On classical music in London's Royal Albert Hall,
with classical music agony aunt ALICE McVEIGH
Last Friday I visited your capital city to hear two of my favourite pianists -- Katia et Marielle Labeque -- play music by one of my favourite composers -- Francis Poulenc. Although all the music in this concert was well played and sung, the programme was a little confusing -- a kind of rag bag of pieces from different countries and styles with no overall shape. I realise that the concert formed the beginning of some kind of festival, but surely the organisers should take care to provide a balanced and meaningful programme for each individual concert?
My main complaint, though, is that the hall has an embarrassingly bad acoustic which made everything sound quiet, turned the (presumably fine) sound of the two concert grand pianos into public house uprights, and favoured some instruments ... notably some of the brass and percussion instruments placed higher up the stage ... above others. Thus the orchestral sound was unbalanced, distorted, and not loud enough to provide any of the immediacy one normally associates with live performance.
In my opinion, this large round hall is simply not suitable for presenting live classical music to an audience, and the concert organisers must be completely unmusical, out of their minds and/or just crooks exploiting the potential earnings of the large audience capacity. Or is this some kind of British scam?

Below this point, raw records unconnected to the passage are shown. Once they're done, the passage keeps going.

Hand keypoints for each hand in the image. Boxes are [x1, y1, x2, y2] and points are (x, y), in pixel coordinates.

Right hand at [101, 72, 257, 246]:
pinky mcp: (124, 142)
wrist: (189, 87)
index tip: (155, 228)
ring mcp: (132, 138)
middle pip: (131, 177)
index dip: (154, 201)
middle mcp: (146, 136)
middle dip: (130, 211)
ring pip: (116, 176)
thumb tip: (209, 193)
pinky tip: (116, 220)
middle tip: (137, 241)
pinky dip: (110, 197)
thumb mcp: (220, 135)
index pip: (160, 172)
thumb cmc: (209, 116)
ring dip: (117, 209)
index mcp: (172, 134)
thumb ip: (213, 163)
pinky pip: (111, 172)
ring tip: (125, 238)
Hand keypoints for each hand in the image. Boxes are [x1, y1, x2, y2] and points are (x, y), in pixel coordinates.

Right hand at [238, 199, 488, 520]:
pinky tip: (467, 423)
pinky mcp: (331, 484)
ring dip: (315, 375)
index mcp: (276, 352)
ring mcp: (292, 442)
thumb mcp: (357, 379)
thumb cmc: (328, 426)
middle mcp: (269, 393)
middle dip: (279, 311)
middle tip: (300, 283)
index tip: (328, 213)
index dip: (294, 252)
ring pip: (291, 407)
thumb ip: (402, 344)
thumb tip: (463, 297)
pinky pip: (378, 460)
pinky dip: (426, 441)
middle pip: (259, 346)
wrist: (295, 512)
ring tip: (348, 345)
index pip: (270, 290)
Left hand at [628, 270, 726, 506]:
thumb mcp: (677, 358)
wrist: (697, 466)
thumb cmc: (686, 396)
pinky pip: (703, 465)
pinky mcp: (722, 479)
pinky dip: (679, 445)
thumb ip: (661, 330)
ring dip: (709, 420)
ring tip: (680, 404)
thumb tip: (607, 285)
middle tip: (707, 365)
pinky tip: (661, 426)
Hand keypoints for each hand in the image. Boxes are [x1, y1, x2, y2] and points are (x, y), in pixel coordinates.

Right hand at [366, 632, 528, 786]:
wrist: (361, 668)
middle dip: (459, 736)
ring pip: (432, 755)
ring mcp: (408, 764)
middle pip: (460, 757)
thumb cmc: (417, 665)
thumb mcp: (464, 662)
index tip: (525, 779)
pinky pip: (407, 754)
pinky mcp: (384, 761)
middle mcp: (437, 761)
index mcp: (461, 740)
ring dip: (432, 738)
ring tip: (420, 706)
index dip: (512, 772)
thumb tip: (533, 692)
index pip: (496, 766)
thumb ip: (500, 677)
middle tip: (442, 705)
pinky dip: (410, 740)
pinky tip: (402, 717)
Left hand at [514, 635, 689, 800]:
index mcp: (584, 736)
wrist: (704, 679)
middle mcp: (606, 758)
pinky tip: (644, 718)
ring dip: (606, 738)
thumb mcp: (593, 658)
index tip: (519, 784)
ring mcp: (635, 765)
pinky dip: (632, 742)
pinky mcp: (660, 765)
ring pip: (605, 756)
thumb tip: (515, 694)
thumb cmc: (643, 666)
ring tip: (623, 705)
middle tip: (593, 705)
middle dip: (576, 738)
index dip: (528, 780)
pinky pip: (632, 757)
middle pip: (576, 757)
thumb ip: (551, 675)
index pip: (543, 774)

Since my experiences, I have spoken to a friend in London who heard this concert on the radio. He described the same event as a wonderful, well-balanced broadcast, and told me that the pianos sounded fantastic. So can I trust my ears here, Alice? If I heard what I think I heard, then I would strongly advise against buying tickets for classical concerts at this venue, but to listen instead at home or try some of London's many other concert halls and churches.
If the fundamental reason for holding these concerts is to make broadcasts, then the organisers should state this, and maybe offer seats free. Alternatively, if they really want to create live concerts, perhaps it's time to look for a new venue?
Bonjour Bruno!!!! -- and many thanks for your comments.
Copyright © 24 July 2009
Alice McVeigh, Kent UK
First of all, for those not in London, my froggie friend is referring to the first night of the Proms, at the Royal Albert Hall.
Secondly, he is clearly very musical, as it has been an open secret for decades that the Royal Albert Hall -- however imposing it is from the outside -- is a lousy place to play. As a musician, one feels (even in the Proms) as if one is the only cellist on earth, with all the resultant doubtfulness about not blending with the rest of the section. As a concert-goer, it's hard to wonder what the Promenaders (a self-appointed club of standees addicted to the sounds of their own voices, who basically need to get out less) get so excited about. This is because whichever orchestra is sweating away (and I do mean sweating: it is deadly hot playing there under the TV lights) the orchestral sound is always faintly submerged, as if coming from underground, however expensive one's seats might be. On the other hand, or, in compliment to Monsieur Lefebvre, au contraire, once one has bunged on the radio, the sound is comme il faut, absolutement.
This is because the microphones, as I understand it, are placed in the only position in the Royal Albert Hall where the acoustic is good, ie half-way to the ceiling, in the center of the hall. (Also, they can mess with the balance, to some degree.) In short, Bruno, you have hit the nail on the head and are entitled to cigar or coconut, according to choice. Until the powers that be awaken to the true situation, and offer seats swinging suspended (along with the chandeliers) above the current promenaders, je suis desolee to observe that your best chance of hearing a concert juste is dans le radio. (NB There would be the further advantage that perhaps the seats might fail, permitting one to brain a few promenaders on the beanies, and possibly thus forestalling their next mind-achingly stupid choreographed chant.)
I would applaud your idea of seeking an alternative venue, were it not that the British are sticklers for tradition, and that endless queues up the steps to the Royal Albert Hall, overpriced tickets, Henry Wood's bust, dingy lighting, yodelling promenaders, sweaty armpits, faded Victoriana and crap acoustics are part of the Great British Prom tradition. (And don't get me started on the Last Night, and Jerusalem and gooey-eyed pseudo-Imperialist sentimentality.) C'est impossible!!!!!
Good God, man, next you'll be suggesting we all get cool, comfy and 21st-century!!!!!!